Pain has traditionally been perceived as a subjective experience and is usually indicative of some underlying condition, injury or trauma. It is an experience that is crucial for survival since it induces the sufferer to avoid risk of injury and promote well-being. The experience of pain is the single most common reason why people attend surgeries or take self-medication. It is also, in its chronic form, the third greatest problem in human health after cardiovascular disease and cancer, causing a huge economic burden in absence from work, lost productivity and healthcare costs. Until fairly recently, the mechanisms by which pain was perceived were poorly understood. Its treatment was by means of empirically-derived medicines or by attempting to relieve the underlying cause of the pain with surgery. One visible clinical manifestation that often accompanies pain is inflammation and efforts to reduce this frequently result in a reduction of accompanying symptoms.

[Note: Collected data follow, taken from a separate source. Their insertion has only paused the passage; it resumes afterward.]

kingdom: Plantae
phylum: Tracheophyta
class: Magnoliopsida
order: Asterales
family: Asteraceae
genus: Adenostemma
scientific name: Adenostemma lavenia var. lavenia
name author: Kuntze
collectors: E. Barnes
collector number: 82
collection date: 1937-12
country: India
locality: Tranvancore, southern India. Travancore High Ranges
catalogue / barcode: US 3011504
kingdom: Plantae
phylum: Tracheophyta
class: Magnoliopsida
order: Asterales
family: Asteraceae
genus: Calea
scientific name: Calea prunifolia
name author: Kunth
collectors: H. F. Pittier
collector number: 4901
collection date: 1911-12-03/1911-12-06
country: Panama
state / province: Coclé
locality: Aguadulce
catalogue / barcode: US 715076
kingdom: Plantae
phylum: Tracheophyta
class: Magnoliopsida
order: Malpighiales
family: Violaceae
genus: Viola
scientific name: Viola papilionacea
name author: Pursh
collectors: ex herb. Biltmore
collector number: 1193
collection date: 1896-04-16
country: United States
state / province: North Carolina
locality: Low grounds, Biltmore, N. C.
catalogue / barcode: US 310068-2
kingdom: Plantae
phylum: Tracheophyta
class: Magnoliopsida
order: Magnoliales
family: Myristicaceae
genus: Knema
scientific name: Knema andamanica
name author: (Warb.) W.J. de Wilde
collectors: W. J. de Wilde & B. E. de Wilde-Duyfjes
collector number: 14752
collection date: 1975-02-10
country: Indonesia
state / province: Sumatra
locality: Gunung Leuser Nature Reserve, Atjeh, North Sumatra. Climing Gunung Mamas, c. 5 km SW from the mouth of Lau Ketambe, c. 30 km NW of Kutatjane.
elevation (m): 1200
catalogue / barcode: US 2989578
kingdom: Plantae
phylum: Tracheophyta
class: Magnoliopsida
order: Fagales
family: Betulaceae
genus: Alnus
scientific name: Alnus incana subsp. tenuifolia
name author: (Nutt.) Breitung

Historically, neither inflammation nor pain has been managed using rationally-designed drugs. The agents that were discovered empirically usually provided the starting point for greater understanding. Within the last 20 years an increasing understanding of the mechanisms by which pain itself is experienced has arisen, especially chronic neuropathic pain (that which is not accompanied by visible symptoms) and this has enabled usable models to be set up for testing hypotheses and developing new treatments. It is evident that the immune system plays a central role, eliciting reactions both in the peripheral and central nervous system as well as mediating the classical inflammatory response.